Hugon de Lanta ouvrit la marche, remontant les sentiers en suivant les instructions de son jeune guide. Ils auraient pu simplement suivre les colonnes de fumée qu'on voyait au loin, mais il était facile de se perdre dans le bocage du Pays-Plat et avoir un guide était indispensable pour gagner du temps.
Neauphe-sous-Vesvres était un petit village, presque un hameau, du genre à n'apparaître sur aucune carte, avec en son centre un moulin à vent jouxtant un four à pain, ainsi qu'une petite chapelle qu'on ne pouvait qualifier d'église. Le reste était composé de petites masures maigres et pauvres.
A leur arrivée, les ribauds avaient déguerpis mais les toits de chaumes brûlaient encore en exhalant cette sombre fumée. Plusieurs corps mutilés étaient face contre terre le visage plongé dans la boue, leurs haillons tout ensanglantés et troués par des coups d'épées et de lances. Des hommes étaient décapités, d'autres démembrés ou le ventre ouvert, leurs entrailles répandues sur le sol. Les femmes avaient leurs jupes encore relevées, leur cou strié de pourpre, les yeux révulsés et le visage bleuté.
Les routiers s'étaient bien amusés ici, massacrant les hommes, violant les femmes, brûlant les maisons et emportant tout ce qui pouvait y avoir de valeur : les sacs de grains et de farine, les cochons et les poules, les outils de fer et quelques vêtements.
La petite chapelle avait été éventrée et dévalisée, le contenu des coffres répandus sur le sol.
- Les autres avaient un calice dorée, peut être le seul trésor du village. Ils l'ont prit avec eux, expliqua Harshan. "Les autres" désignait les triaphysites, car lui, derzi, n'allait bien évidemment jamais prier dans la chapelle. Il ne montrait d'ailleurs aucune émotion au vol du précieux calice sacrée, mais se sentit quand même obligé d'en parler aux pieux chevaliers qu'il accompagnait.
- Ces enfants de chien ne respectent rien, pas même Dieu. Cracha à nouveau Hugon de Lanta. A l'autre extrémité du village, plusieurs traces de chevaux convergeaient sur le chemin menant au Nord vers la côte.
- Le carnage est encore frais, ils ne doivent pas être bien loin, observa Hugon de Lanta.
Quelques-uns de la garde descendirent de leurs chevaux pour fouiller les restes calcinés. Il n'y avait plus rien, tout avait été prit ou détruit. Mais au fond d'une cabane l'un des bannerets trouva une chose toute recroquevillée sur elle-même. Il en sortit en tirant par le bras une fillette survivante.
- J'ai trouvé ça, dit-il à Fernand.
La fillette ne se débattait même pas, toute prostrée les yeux dans le vide, attendant simplement qu'on vienne lui ôter sa jeune vie comme on l'avait fait pour tous ceux qu'elle connaissait. Son visage était noir de suie, ses cheveux collés par du sang coagulé.
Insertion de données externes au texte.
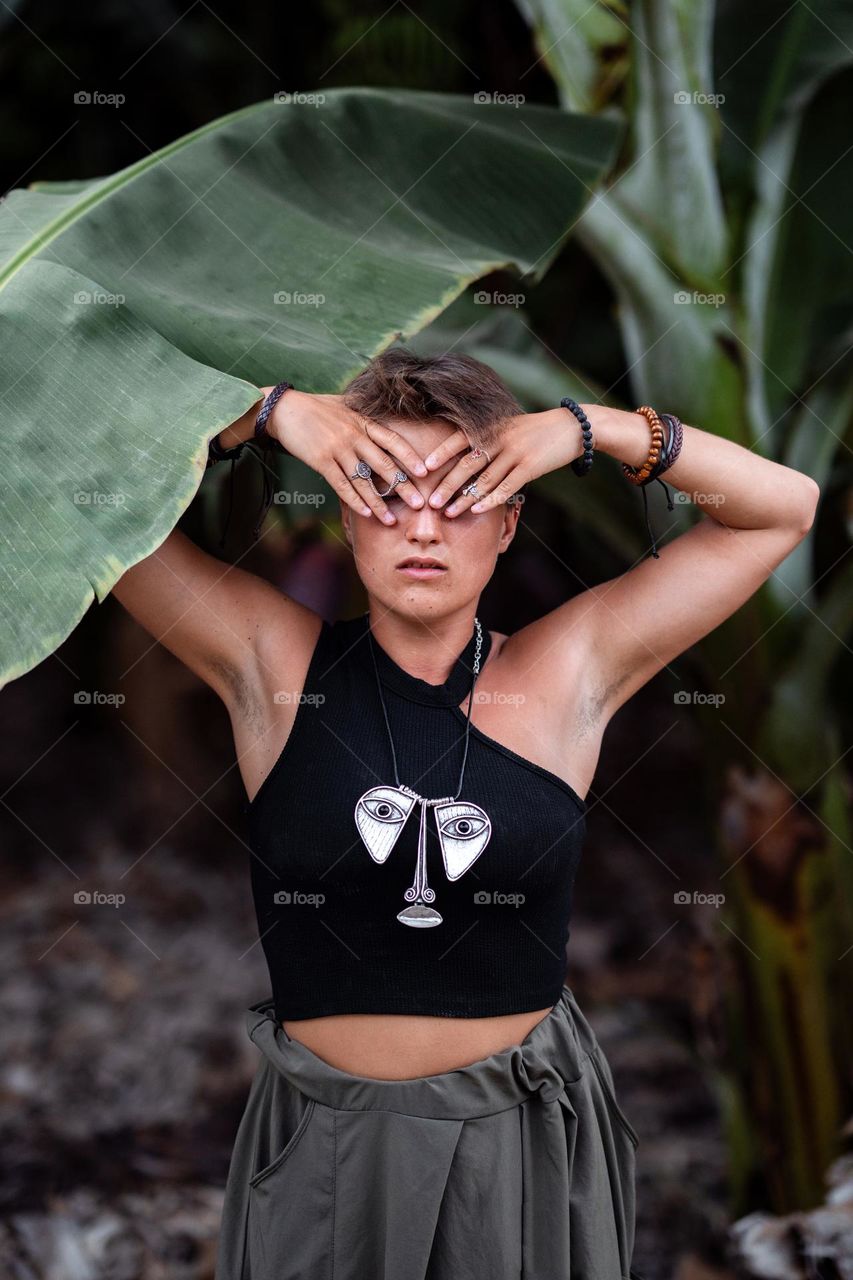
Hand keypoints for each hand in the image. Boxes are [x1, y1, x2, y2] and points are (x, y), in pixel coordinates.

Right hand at [263, 387, 428, 523]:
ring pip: (363, 481)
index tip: (425, 472)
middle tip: (419, 504)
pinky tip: (365, 514)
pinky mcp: (321, 461)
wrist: (283, 409)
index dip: (410, 456)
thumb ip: (363, 415)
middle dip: (403, 486)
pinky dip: (354, 501)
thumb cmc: (315, 407)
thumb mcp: (344, 404)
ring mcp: (338, 449)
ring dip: (378, 503)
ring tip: (390, 520)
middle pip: (384, 465)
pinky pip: (341, 485)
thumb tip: (381, 413)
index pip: (393, 441)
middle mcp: (354, 436)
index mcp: (362, 422)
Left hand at [421, 408, 583, 516]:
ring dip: (464, 499)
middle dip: (447, 484)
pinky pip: (505, 487)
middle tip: (431, 502)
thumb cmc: (536, 430)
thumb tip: (466, 459)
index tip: (424, 469)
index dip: (441, 453)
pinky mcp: (529, 467)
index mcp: (491, 426)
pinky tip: (476, 511)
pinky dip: (489, 501)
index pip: (459, 439)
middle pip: (467, 464)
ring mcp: (514, 453)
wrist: (571, 427)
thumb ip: (489, 439)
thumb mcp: (509, 427)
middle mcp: (500, 438)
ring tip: (449, 513)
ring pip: (483, 480)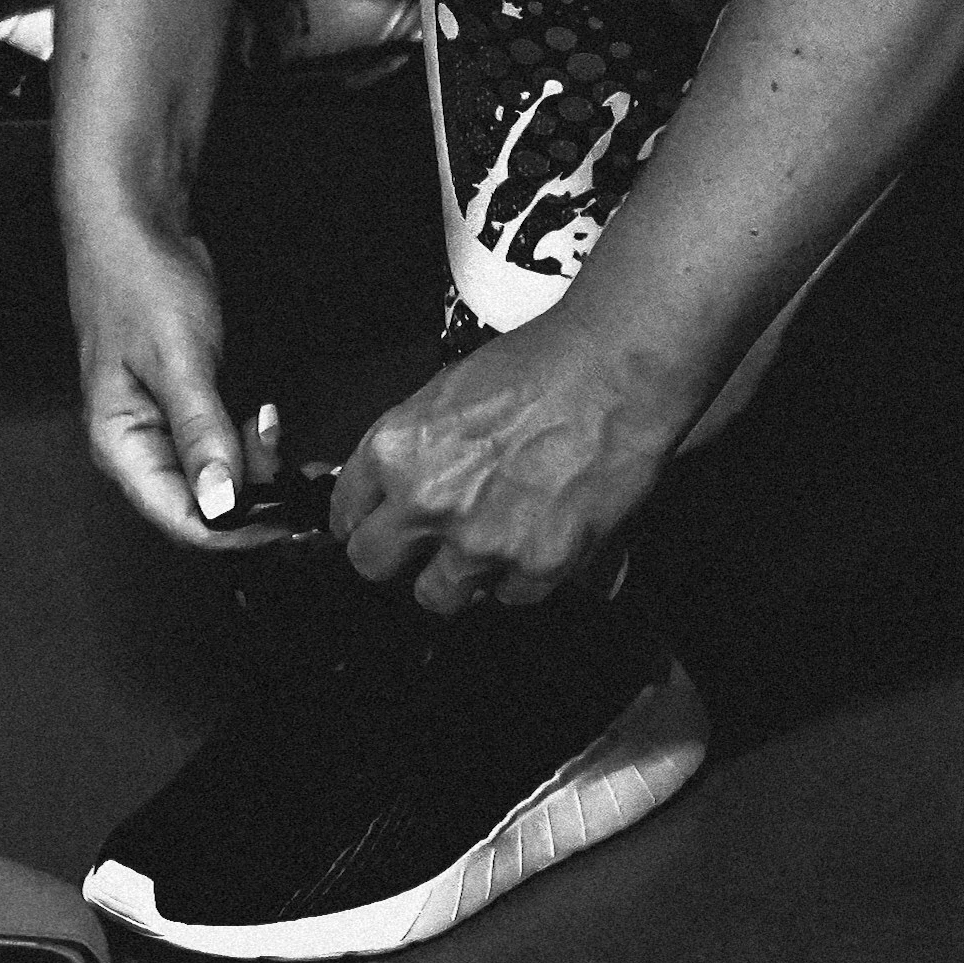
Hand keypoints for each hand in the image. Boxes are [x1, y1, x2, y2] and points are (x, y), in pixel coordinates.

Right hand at [62, 204, 296, 551]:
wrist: (134, 225)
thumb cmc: (137, 281)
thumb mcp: (177, 359)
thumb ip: (201, 434)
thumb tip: (221, 502)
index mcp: (121, 448)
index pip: (182, 522)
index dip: (238, 530)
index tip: (287, 517)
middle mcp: (139, 450)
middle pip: (203, 509)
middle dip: (254, 498)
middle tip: (297, 472)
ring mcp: (162, 432)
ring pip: (218, 482)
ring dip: (257, 469)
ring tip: (277, 431)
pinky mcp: (185, 412)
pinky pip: (222, 450)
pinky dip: (251, 446)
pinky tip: (267, 422)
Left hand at [326, 317, 668, 611]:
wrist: (618, 371)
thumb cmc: (543, 365)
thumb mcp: (447, 392)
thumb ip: (412, 449)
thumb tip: (392, 490)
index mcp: (396, 451)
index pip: (345, 515)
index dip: (365, 519)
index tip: (377, 524)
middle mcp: (427, 502)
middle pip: (374, 566)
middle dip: (398, 556)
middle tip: (425, 542)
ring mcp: (480, 541)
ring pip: (439, 595)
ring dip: (459, 575)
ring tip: (491, 539)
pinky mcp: (535, 566)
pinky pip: (510, 597)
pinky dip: (523, 576)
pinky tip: (538, 537)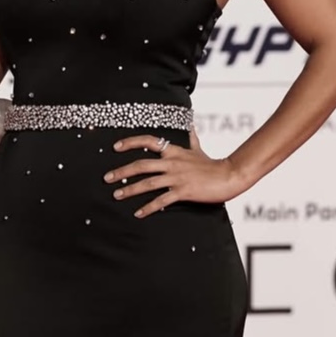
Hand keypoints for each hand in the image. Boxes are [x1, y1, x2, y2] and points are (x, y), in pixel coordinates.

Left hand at [103, 128, 242, 217]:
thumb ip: (190, 137)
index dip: (130, 142)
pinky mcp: (183, 192)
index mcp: (173, 151)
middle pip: (141, 165)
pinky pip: (161, 200)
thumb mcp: (198, 148)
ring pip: (148, 183)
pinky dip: (148, 207)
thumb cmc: (212, 164)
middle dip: (122, 171)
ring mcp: (177, 177)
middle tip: (107, 178)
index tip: (115, 147)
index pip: (148, 141)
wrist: (228, 176)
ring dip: (130, 190)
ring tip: (117, 195)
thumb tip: (189, 123)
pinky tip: (138, 213)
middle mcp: (172, 162)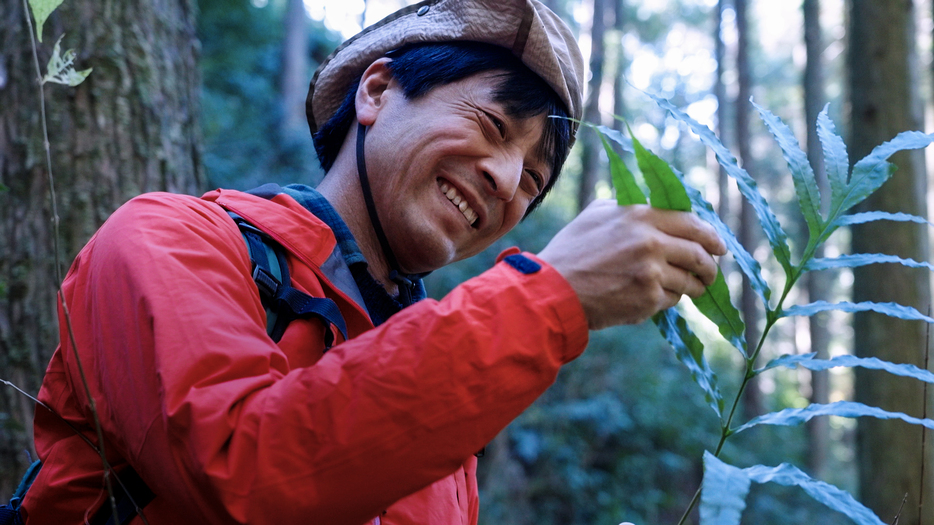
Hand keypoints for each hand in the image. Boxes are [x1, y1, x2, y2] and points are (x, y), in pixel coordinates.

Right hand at [538, 199, 725, 329]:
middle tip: (710, 273)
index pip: (692, 224)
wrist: (554, 289)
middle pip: (698, 254)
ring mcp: (652, 272)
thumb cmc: (571, 251)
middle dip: (710, 267)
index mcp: (641, 216)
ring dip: (693, 287)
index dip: (711, 237)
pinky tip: (653, 298)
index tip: (719, 247)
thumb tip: (654, 209)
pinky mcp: (648, 299)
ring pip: (689, 281)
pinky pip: (672, 300)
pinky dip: (668, 300)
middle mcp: (652, 242)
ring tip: (690, 290)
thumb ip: (628, 208)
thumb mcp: (596, 214)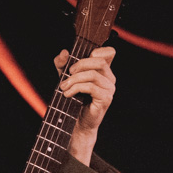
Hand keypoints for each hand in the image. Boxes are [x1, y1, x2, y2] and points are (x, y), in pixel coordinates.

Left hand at [54, 46, 116, 165]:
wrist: (77, 123)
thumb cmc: (74, 100)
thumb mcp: (65, 77)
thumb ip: (63, 64)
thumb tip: (64, 52)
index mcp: (104, 71)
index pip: (109, 53)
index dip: (99, 50)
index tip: (83, 56)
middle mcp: (109, 78)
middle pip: (99, 61)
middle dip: (80, 64)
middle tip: (68, 73)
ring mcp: (109, 89)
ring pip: (93, 75)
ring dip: (74, 79)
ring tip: (63, 87)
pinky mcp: (105, 99)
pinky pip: (91, 87)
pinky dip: (76, 88)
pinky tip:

Elle ne devait pas avoir plus de 8 ans.
- C'est Bréanne la fille du meunier, indiqua Harshan, son père est là avec le reste de sa famille, dit-il en désignant le cadavre d'un grand homme barbu à l'orbite trouée par une lance. Sa mère et ses frères et sœurs, non loin de leur père, étaient immergés à côté dans une mare rouge, les corps déchiquetés et leurs organes éparpillés autour d'eux.
- Qu'est ce qu'on fait d'elle monseigneur ? demanda le chevalier à Fernand.
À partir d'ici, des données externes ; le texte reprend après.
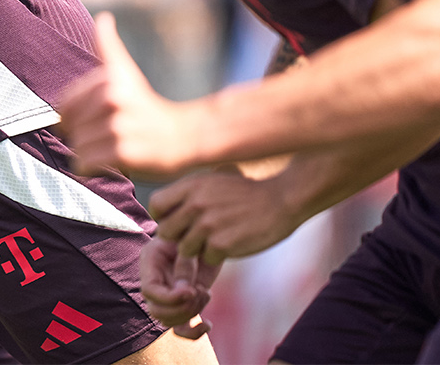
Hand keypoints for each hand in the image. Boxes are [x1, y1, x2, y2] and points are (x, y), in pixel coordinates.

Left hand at [59, 13, 200, 178]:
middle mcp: (112, 98)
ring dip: (90, 155)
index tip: (95, 120)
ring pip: (77, 148)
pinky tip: (113, 163)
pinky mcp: (124, 153)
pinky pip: (85, 165)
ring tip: (114, 148)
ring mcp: (119, 126)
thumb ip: (108, 45)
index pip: (64, 106)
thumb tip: (103, 17)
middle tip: (111, 136)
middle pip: (70, 128)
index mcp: (108, 79)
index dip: (73, 118)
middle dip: (84, 137)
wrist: (185, 137)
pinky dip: (93, 169)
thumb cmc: (147, 106)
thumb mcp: (126, 72)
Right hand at [138, 235, 219, 337]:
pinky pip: (182, 329)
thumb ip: (185, 263)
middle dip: (181, 308)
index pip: (149, 291)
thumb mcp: (189, 240)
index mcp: (150, 263)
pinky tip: (207, 324)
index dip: (169, 298)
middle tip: (201, 292)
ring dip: (190, 313)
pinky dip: (194, 333)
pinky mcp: (185, 303)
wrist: (208, 230)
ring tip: (205, 292)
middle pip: (156, 311)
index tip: (191, 291)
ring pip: (168, 322)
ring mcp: (169, 295)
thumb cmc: (197, 228)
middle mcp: (156, 282)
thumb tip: (185, 291)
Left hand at [151, 164, 302, 263]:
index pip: (156, 204)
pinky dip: (218, 257)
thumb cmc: (248, 192)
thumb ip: (190, 193)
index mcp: (191, 185)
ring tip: (218, 238)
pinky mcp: (222, 244)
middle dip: (180, 237)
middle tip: (198, 236)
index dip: (164, 216)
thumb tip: (164, 207)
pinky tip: (232, 244)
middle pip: (166, 231)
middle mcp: (195, 204)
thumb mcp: (214, 181)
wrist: (282, 199)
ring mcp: (208, 225)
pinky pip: (207, 259)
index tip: (177, 221)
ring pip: (185, 249)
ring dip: (200, 249)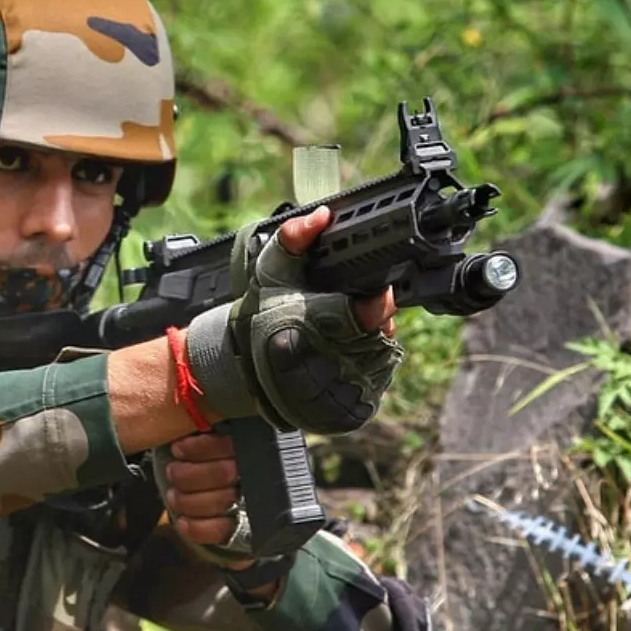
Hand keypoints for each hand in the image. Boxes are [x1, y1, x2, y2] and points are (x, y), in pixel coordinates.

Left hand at [160, 431, 282, 594]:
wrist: (234, 499)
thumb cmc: (214, 460)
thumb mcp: (215, 440)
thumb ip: (207, 430)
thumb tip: (188, 419)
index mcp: (251, 448)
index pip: (227, 444)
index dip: (199, 448)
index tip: (178, 448)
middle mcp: (257, 476)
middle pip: (222, 473)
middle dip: (188, 475)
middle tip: (172, 472)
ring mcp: (252, 504)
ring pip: (219, 502)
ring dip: (187, 500)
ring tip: (173, 495)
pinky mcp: (245, 531)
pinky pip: (221, 531)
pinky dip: (197, 528)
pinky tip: (183, 522)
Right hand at [183, 205, 405, 434]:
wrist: (249, 368)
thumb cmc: (264, 314)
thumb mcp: (272, 270)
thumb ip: (294, 238)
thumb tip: (322, 216)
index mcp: (302, 333)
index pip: (357, 320)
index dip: (374, 308)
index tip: (381, 295)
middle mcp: (321, 370)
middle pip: (376, 336)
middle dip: (374, 319)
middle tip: (359, 307)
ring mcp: (337, 398)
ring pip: (382, 357)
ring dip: (374, 342)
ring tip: (348, 333)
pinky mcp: (350, 415)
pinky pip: (380, 382)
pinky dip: (372, 366)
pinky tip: (350, 356)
Ces derniers temps, les bannerets de la maison de Montfay avaient prit l'habitude de demander leurs ordres à Fernand plutôt qu'à Hugon de Lanta. Ils s'accommodaient peu à peu à l'autorité de leur futur baron.
La fillette était chétive, blessée et traumatisée, peut être fallait-il mieux l'abandonner ici, ou même l'achever tout de suite, plutôt que de s'encombrer avec.